-------- SUPPLIED PASSAGE --------

Personal information
- Date of birth: 16 November 1987 (age 37)
- Place of birth: Moscow, Russia, USSR
- Height: 1.85 m (6 ft 1 in)
- Position(s): Defender

Youth career
- 2000–2006: Beitar Jerusalem

Senior career*
- Years: Team / Apps / (Gls)
- 2006–2013: Beitar Jerusalem / 32 / (1)
- 2013: → Hapoel Kfar Saba (loan) / 8 / (0)
- 2013–2015: Ironi Beit Shemesh / 31 / (8)

International career^{‡}
- 2005–2006: Israel U19 / 16 / (1)
- 2006–2008: Israel U21 / 3 / (0)
- 2008–2010: Israel / 3 / (0)

Managerial career
- 2017–: Ironi Beit Shemesh

= Shmuel Kozokin =

Israeli footballer (born 1987)

Shmuel Kozokin (שמואל קוזוקין; born 16 November 1987) is an Israeli former footballer. Kozokin was a defender. He won a gold medal with Team Israel at the 2005 Maccabiah Games. He played for the Israel national under-19 football team, the Israel national under-21 football team, the Israel national football team, Beitar Jerusalem, Hapoel Kfar Saba, and Ironi Beit Shemesh. Today he is a sport teacher in high school.

-------- DATA SECTION --------

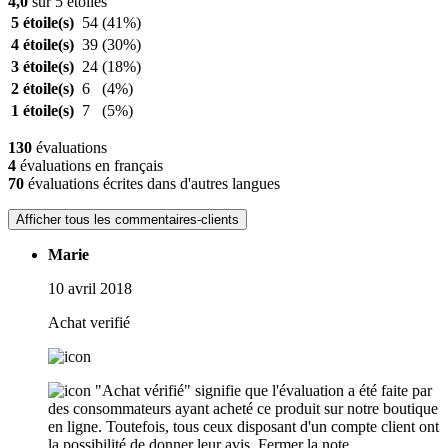
4,0
sur 5 étoiles
5 étoile(s)
54
(41%)
4 étoile(s)
39
(30%)
3 étoile(s)
24
(18%)
2 étoile(s)
6
(4%)
1 étoile(s)
7
(5%)
130
évaluations
4
évaluations en français
70
évaluations écrites dans d'autres langues
Afficher tous les commentaires-clients
Marie
10 avril 2018
Achat verifié
"Achat vérifié" signifie que l'évaluation a été faite par
des consommateurs ayant acheté ce produit sur notre boutique
en ligne. Toutefois, tous ceux disposant d'un compte client ont
la possibilité de donner leur avis.
Fermer la note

--------

● INSTRUCTIONS
A: Can you print the section of the Shmuel Kozokin profile that begins at the words "- Place of birth: Moscow, Russia, USSR" and stops after "Shemesh / 31 / (8)"?
B: How would you sum up the Shmuel Kozokin profile in two sentences?
C: Answer these questions from the Shmuel Kozokin profile:
(i) Where was he born?
(ii) During which years was he in the Beitar Jerusalem youth system?
(iii) What medal did he win with Team Israel at the 2005 Maccabiah Games?

● RESPONSES BY TASK
A:
- Place of birth: Moscow, Russia, USSR
- Height: 1.85 m (6 ft 1 in)
- Position(s): Defender

Youth career
- 2000–2006: Beitar Jerusalem

Senior career*
- Years: Team / Apps / (Gls)
- 2006–2013: Beitar Jerusalem / 32 / (1)
- 2013: → Hapoel Kfar Saba (loan) / 8 / (0)
- 2013–2015: Ironi Beit Shemesh / 31 / (8)

B: Shmuel Kozokin, born 16 November 1987, is an Israeli former footballer who played as a defender and won a gold medal with Team Israel at the 2005 Maccabiah Games. He played for the Israel under-19, under-21 and national teams as well as Beitar Jerusalem, Hapoel Kfar Saba and Ironi Beit Shemesh, and today he is a sport teacher in high school.

C:
(i) Moscow, Russia, USSR
(ii) 2000–2006
(iii) A gold medal